I. Quand un homme honoré tombe en grande pauvreté, après avoir été riche et avoir connu l'aisance, il ne sait, de honte, comment demander ; il aime mieux cacher sa misère ; aussi c'est le fait d'une compassion plus grande et le don est plus sincère, quand on fait du bien à un pauvre honteux, plutôt qu'à tant d'autres qui mendient avec assurance.
II. Pour moi, j'étais riche et distingué jusqu'au moment où j'ai été jeté dans la détresse par ma dame, qui m'est si dure et si hostile ; elle commet un péché en m'abaissant ainsi. Elle ne trouve en moi nul prétexte à reproches ; parce que je lui suis un amant fidèle, voilà le péché qu'elle ne veut pas me pardonner.
III. Dans la guerre qu'elle me fait elle m'est si supérieure que, si elle me cause du mal, je n'ose en prendre vengeance ; si je la fuis ou si je change ma route, devant mes yeux je vois sa beauté. Je ne puis ni fuir ni revenir ; aussi voudrais-je un traité ou un accord qui fût honorable pour elle.
IV. Auprès d'elle ne me sont d'aucun secours ni la force ni aucune ruse que je puisse chercher, pas plus qu'à l'assiégé qui a peur de la mort : il bâtit à l'intérieur, perce des meurtrières en face de l'ennemi et se met à viser. Mais l'autre archer du dehors est plus rusé ; il le frappe le premier par cet endroit caché : tel est le danger dans lequel ma dame me tient.

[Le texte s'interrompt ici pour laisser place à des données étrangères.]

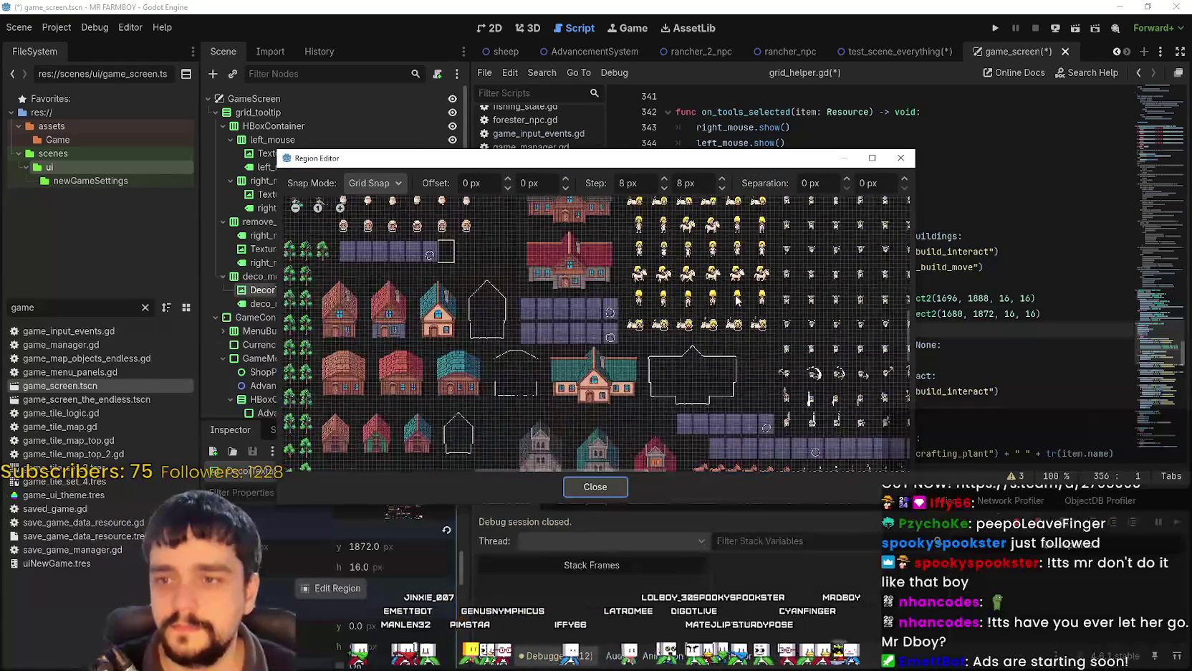
# Point the DecorTexture atlas region back at the R key sprite and save.
pyautogui.scroll(6, 669, 367)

V. Elle est si douce, si franche et si aimable, de paroles si courtoises et de si belle apparence que je n'ai pas le pouvoir de m'éloigner (?) d'elle. Plus que l'oiseau qui a vécu là-bas, en France, et qui répond eu hâte à l'appeau du chasseur, quoiqu'il sache qu'il est mort, j'expose volontiers mon coeur aux mille flèches qu'elle me lance avec ses beaux yeux.
VI. J'ai tort de l'avoir appelée jadis fourbe, mais un amoureux affligé n'a ni intelligence ni mémoire ; il s'en faut de peu que je meure, car elle est si franche envers moi qu'elle m'a éloigné de la pauvre espérance, dont j'étais, à certains moments, si joyeux ; mais maintenant je suis privé d'amour et de bonheur, si elle ne me les accorde pas en même temps que la joie parfaite.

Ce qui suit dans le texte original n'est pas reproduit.